# [Passage provided]

Now I must admit that I have read only a few of Ms. Schrambling's articles in the Times (I only get the Sunday Times in print - I read the Food section on Wednesdays online sometimes). Ordinarily she does not strike me as elitist either. I do think that her criticism of Madison's choice of ingredients is unfounded, though. This book could not be construed as a first step, beginners cookbook. I contend that if the book is of interest to someone in the first place, they are probably already pretty good at dealing with ingredients. Even if they are not, though, it does not take a culinary degree to come up with the idea that ordinary yogurt might make a reasonable substitute for goat's milk yogurt if that's not available.

To hear Ms. Madison's point of view first hand, I invite everyone to listen to her interview from last week at

http://wsui.uiowa.edu/iowa_talks.htm

Just scroll down to August 15 and listen to this archive interview on Realplayer.


----------



## suzanne (May 26, 2001)

Devotay, I do understand your point. But remember that however much they believe themselves to be the national paper of record, the newspaper is still the *New York* Times. Any such NYC-centrism is to be expected. Were a writer in _USA Today_ to put it that way, I'd be much more suspect of the motivation (not to say amazed that it should be in there at all!  )


----------

# [Information provided]
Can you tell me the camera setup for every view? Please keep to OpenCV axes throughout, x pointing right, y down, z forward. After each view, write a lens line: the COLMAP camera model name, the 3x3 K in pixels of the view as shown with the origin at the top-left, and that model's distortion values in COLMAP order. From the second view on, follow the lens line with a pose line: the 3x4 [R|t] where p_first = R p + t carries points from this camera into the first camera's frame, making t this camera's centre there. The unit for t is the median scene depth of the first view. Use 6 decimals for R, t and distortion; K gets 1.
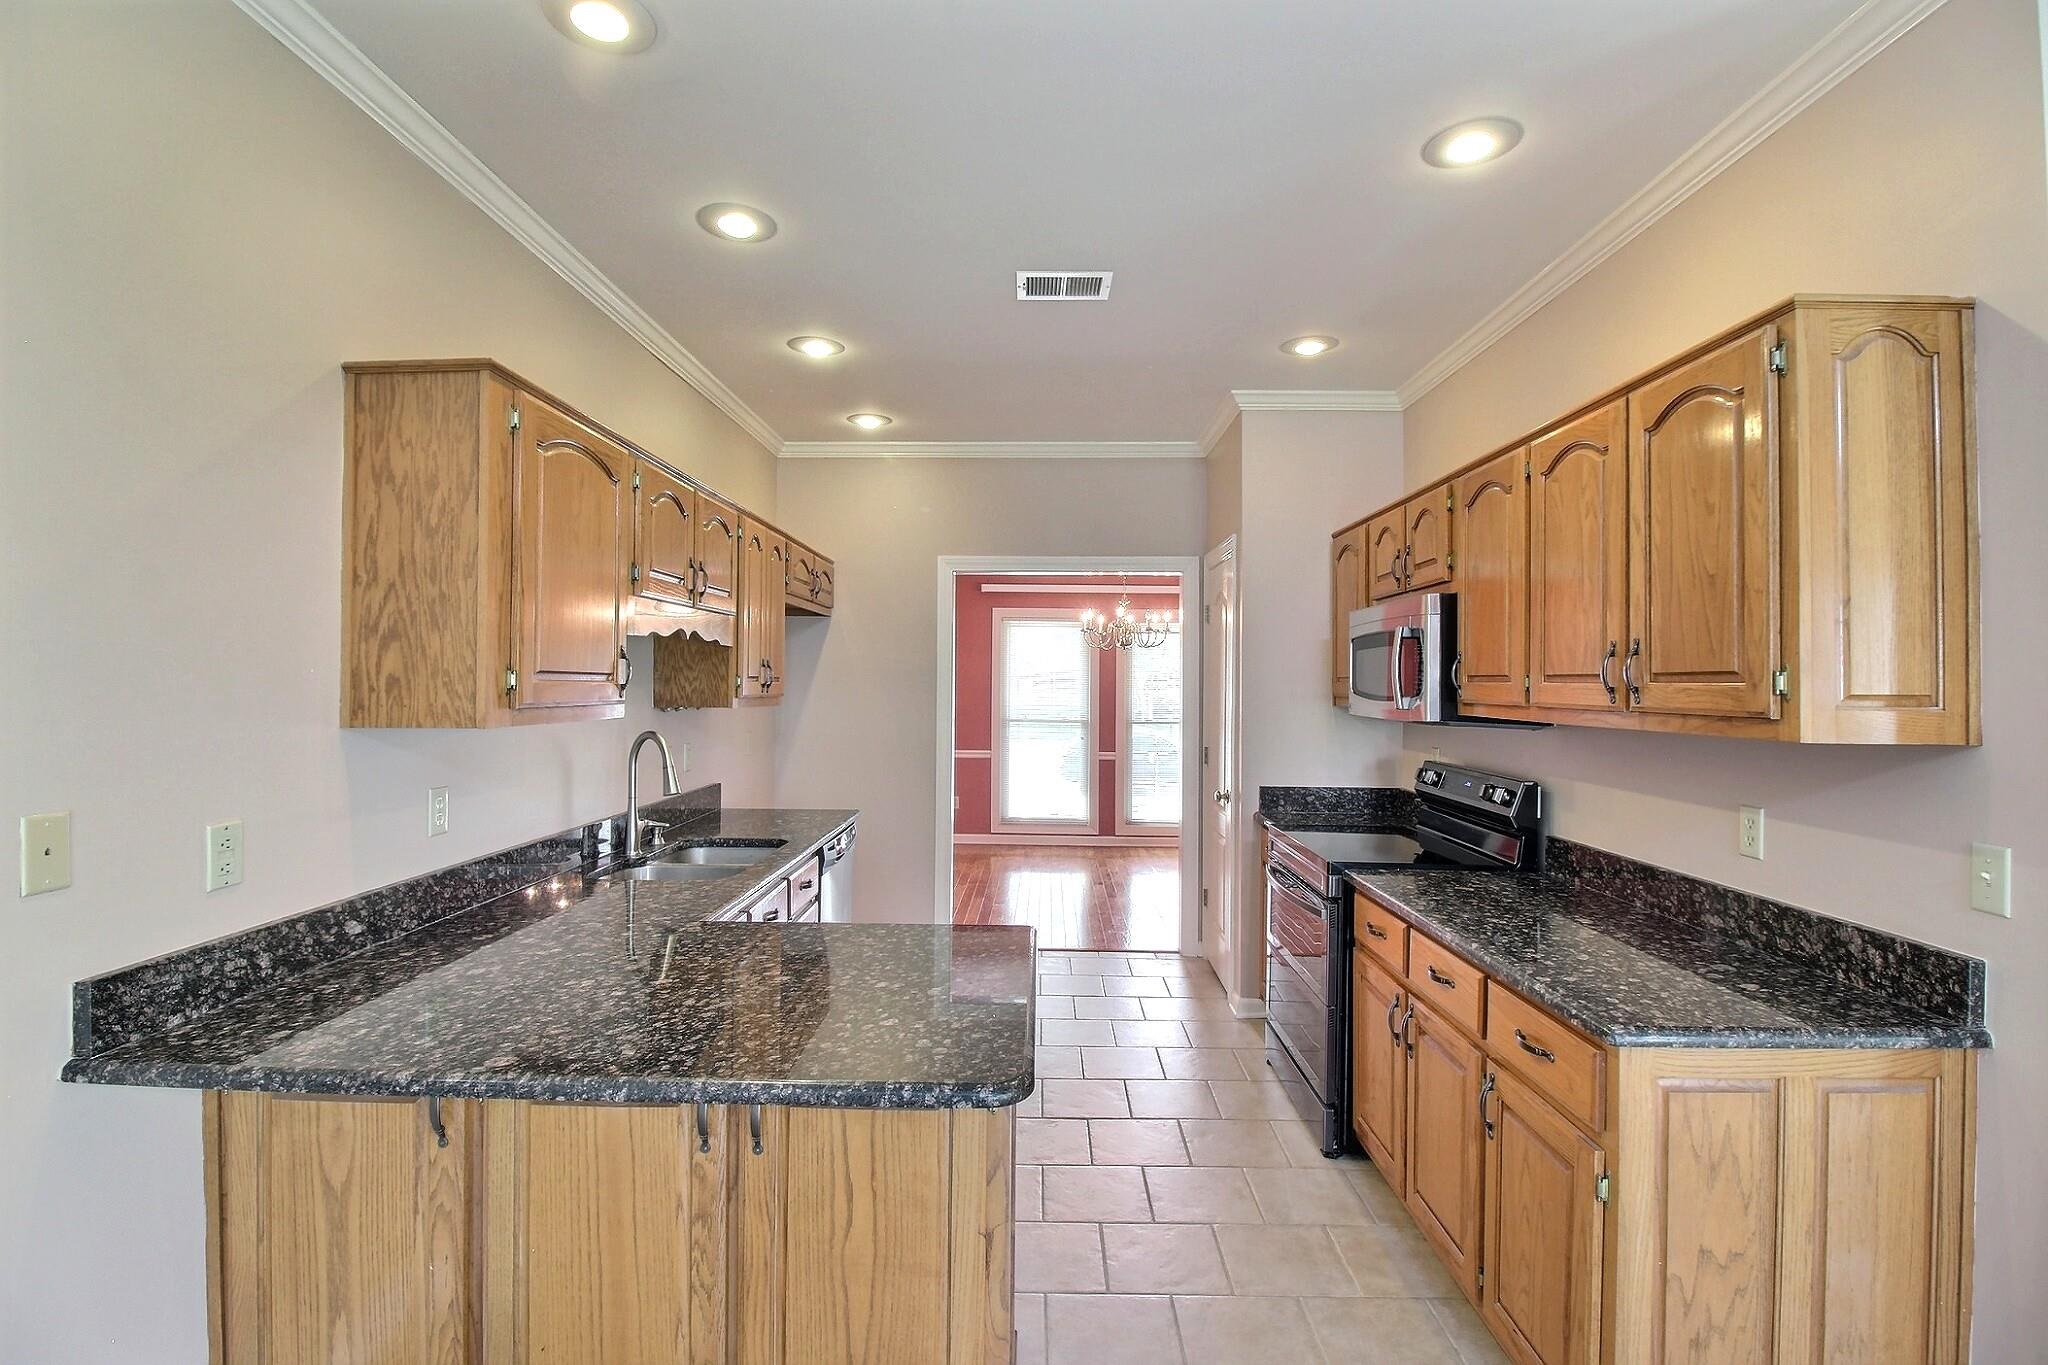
lens RADIAL K [[979.2, 0, 1013.6], [0, 979.2, 678.8], [0, 0, 1]] dist [0.149995, 0.000020]
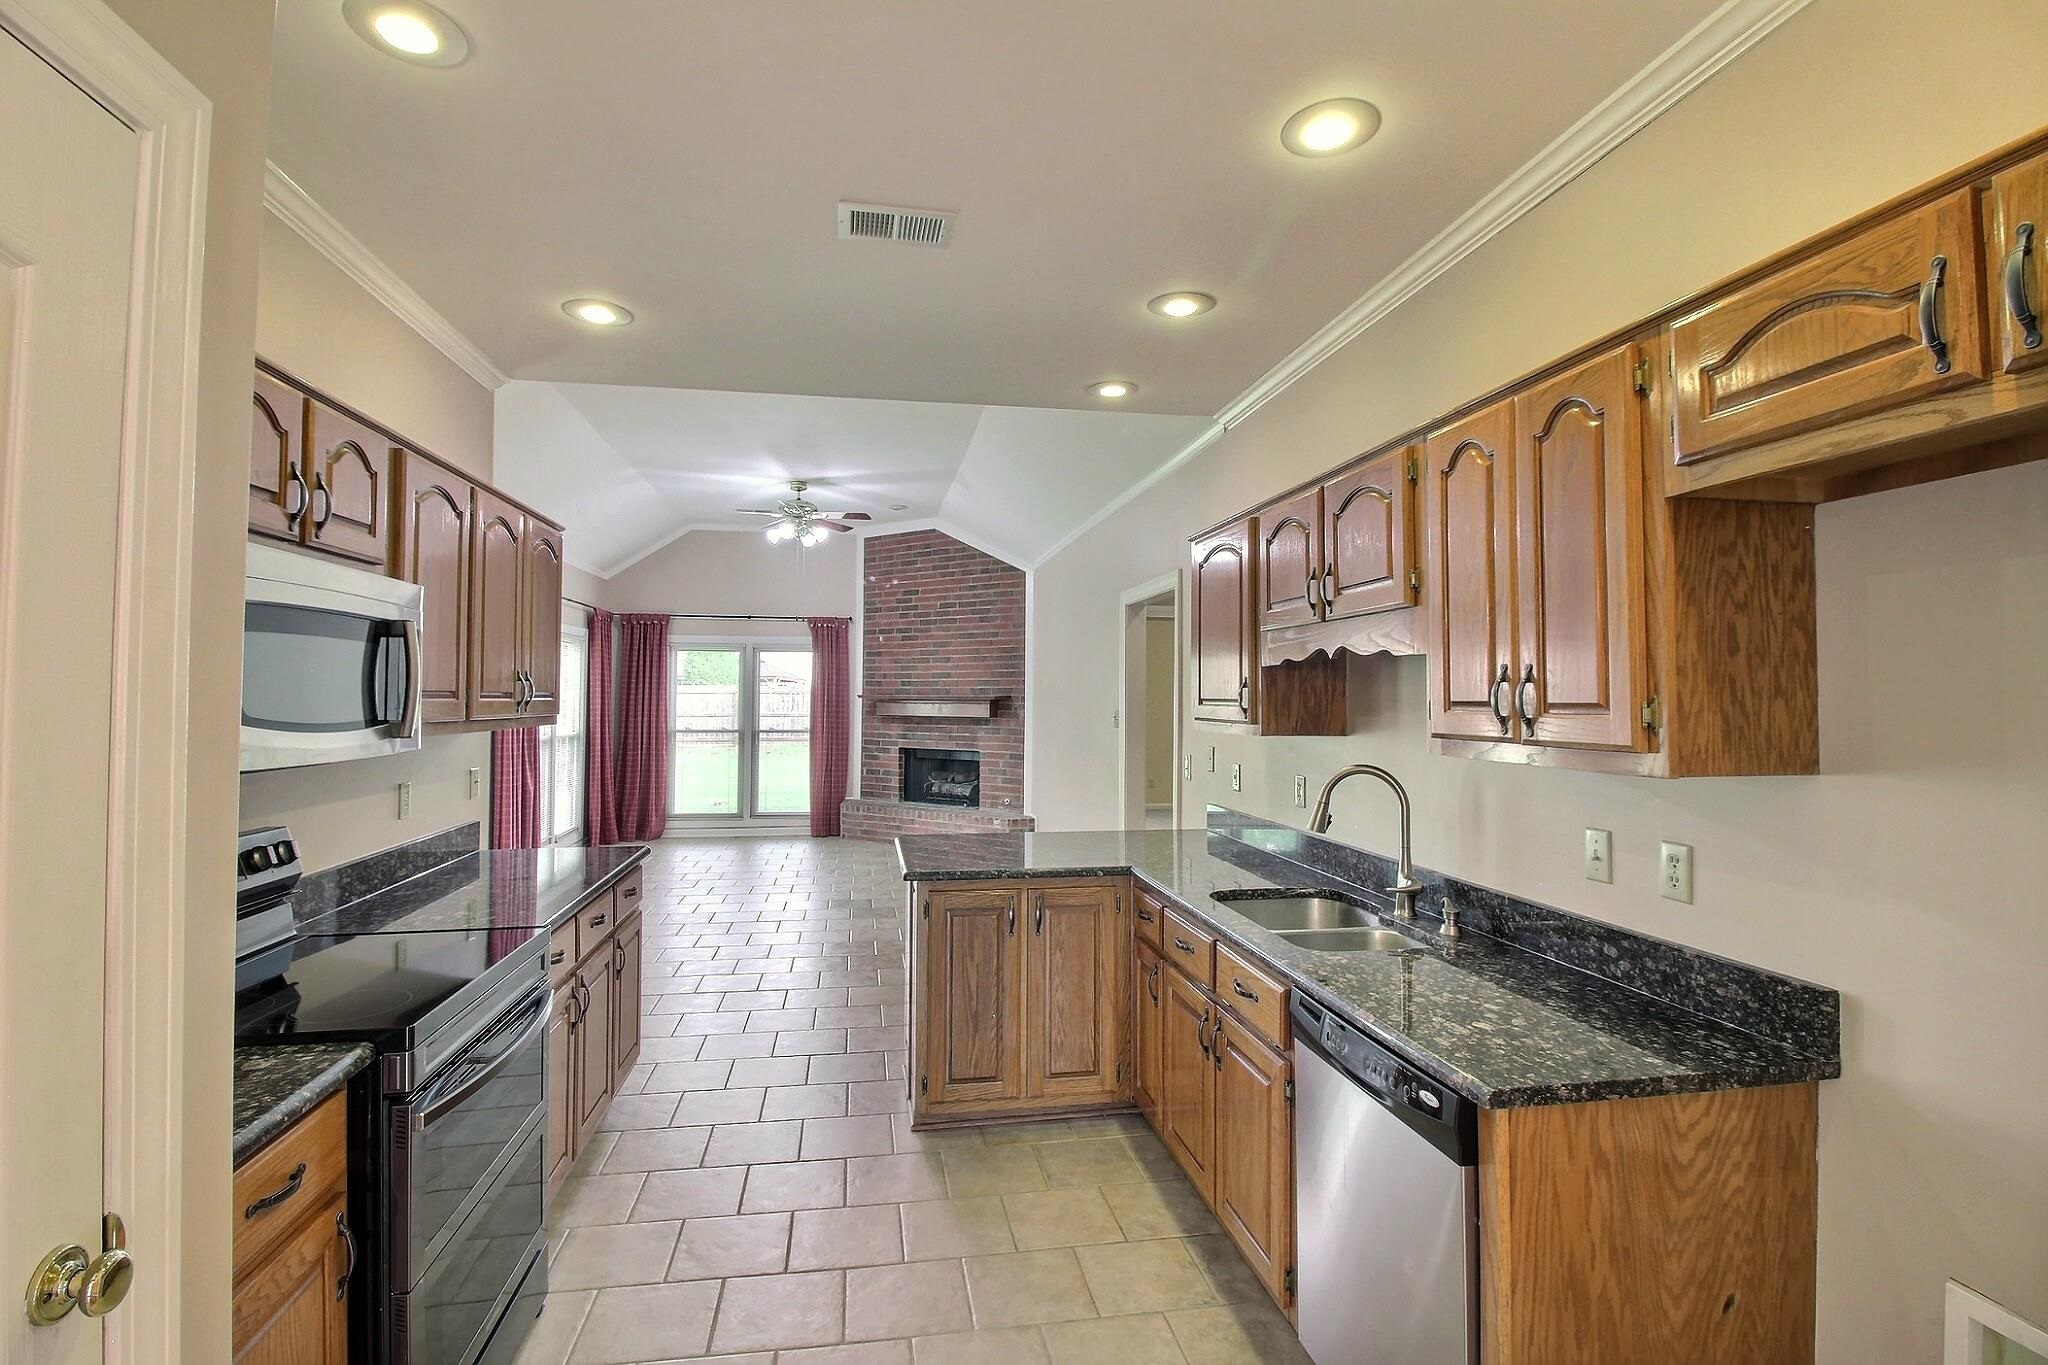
lens RADIAL K [[979.2, 0, 1013.6], [0, 979.2, 678.8], [0, 0, 1]] dist [0.149995, 0.000020]
pose [[0.984390, 0.013435, 0.175490, 0.005368], [-0.009842, 0.999724, -0.021325, -0.000636], [-0.175728, 0.019264, 0.984250, 0.173975]]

# [What you have to do]
Render this sentence from the cookbook forum thread into Spanish: "This book could not be construed as a first step, beginners cookbook."

# [Worked solution]
Este libro no podría interpretarse como un libro de cocina de iniciación para principiantes.